─── RECORDS ───

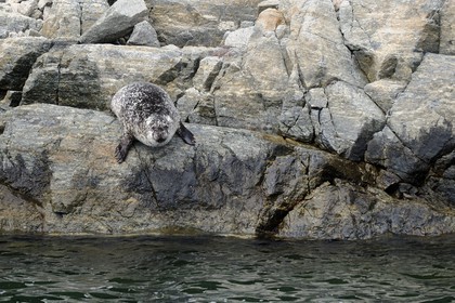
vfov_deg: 6.9
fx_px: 2528
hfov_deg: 10.3
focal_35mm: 200
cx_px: 228
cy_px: 152
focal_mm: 200
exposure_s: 1/500
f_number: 6.3
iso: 400
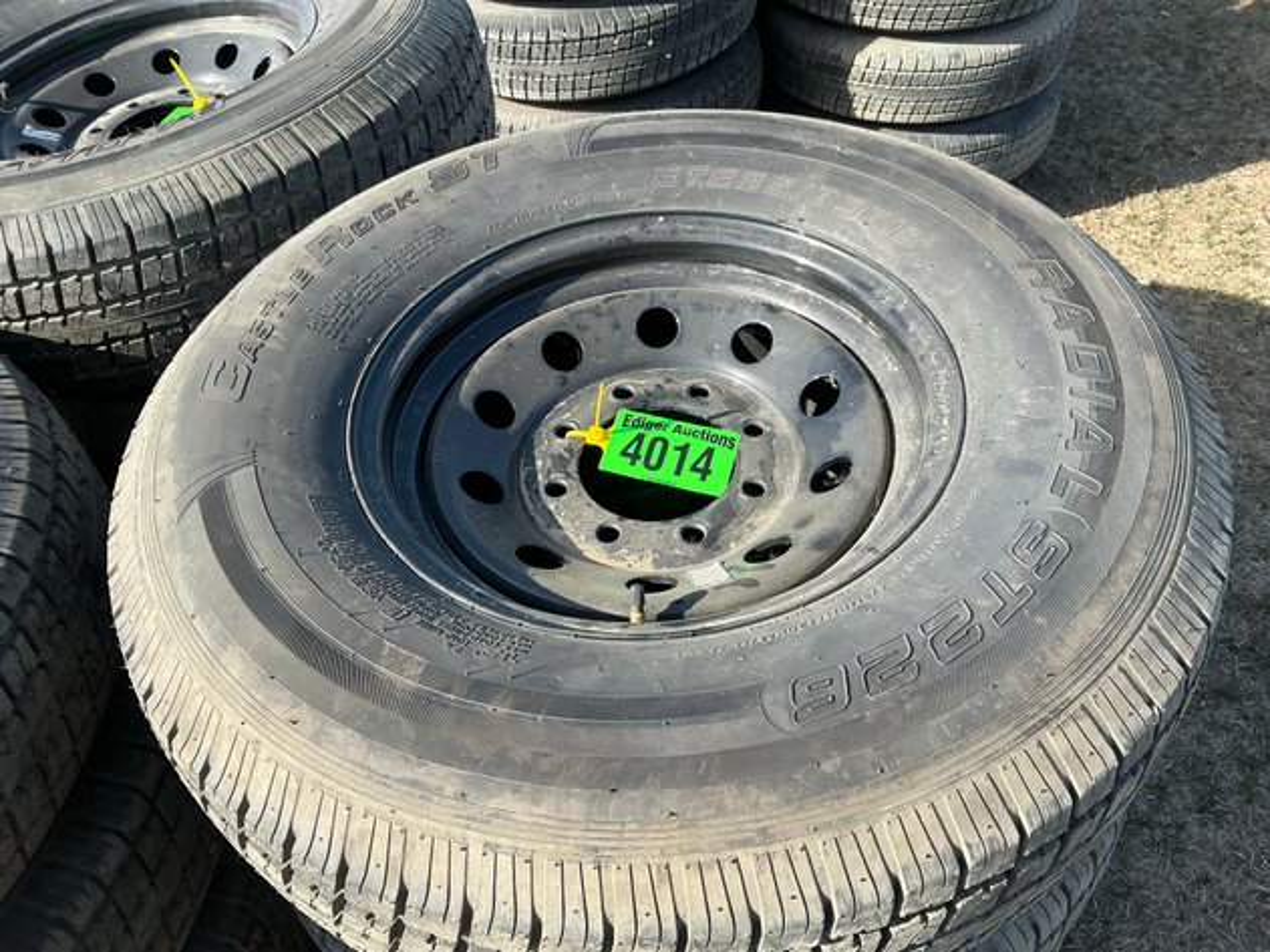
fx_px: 1027
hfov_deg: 63.5
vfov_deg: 49.7
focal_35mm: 28
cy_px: 476
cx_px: 635
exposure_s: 1/562
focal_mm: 3
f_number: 1.8
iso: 25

───

**ABOUT THIS TASK**
Print again, word for word, every line from the line with "f_number: 6.3" to the final line of the records, inclusive; skip the pictures.

**YOUR RESPONSE**
f_number: 6.3
iso: 400
fx_px: 1027
hfov_deg: 63.5
vfov_deg: 49.7
focal_35mm: 28
cy_px: 476
cx_px: 635
exposure_s: 1/562
focal_mm: 3
f_number: 1.8
iso: 25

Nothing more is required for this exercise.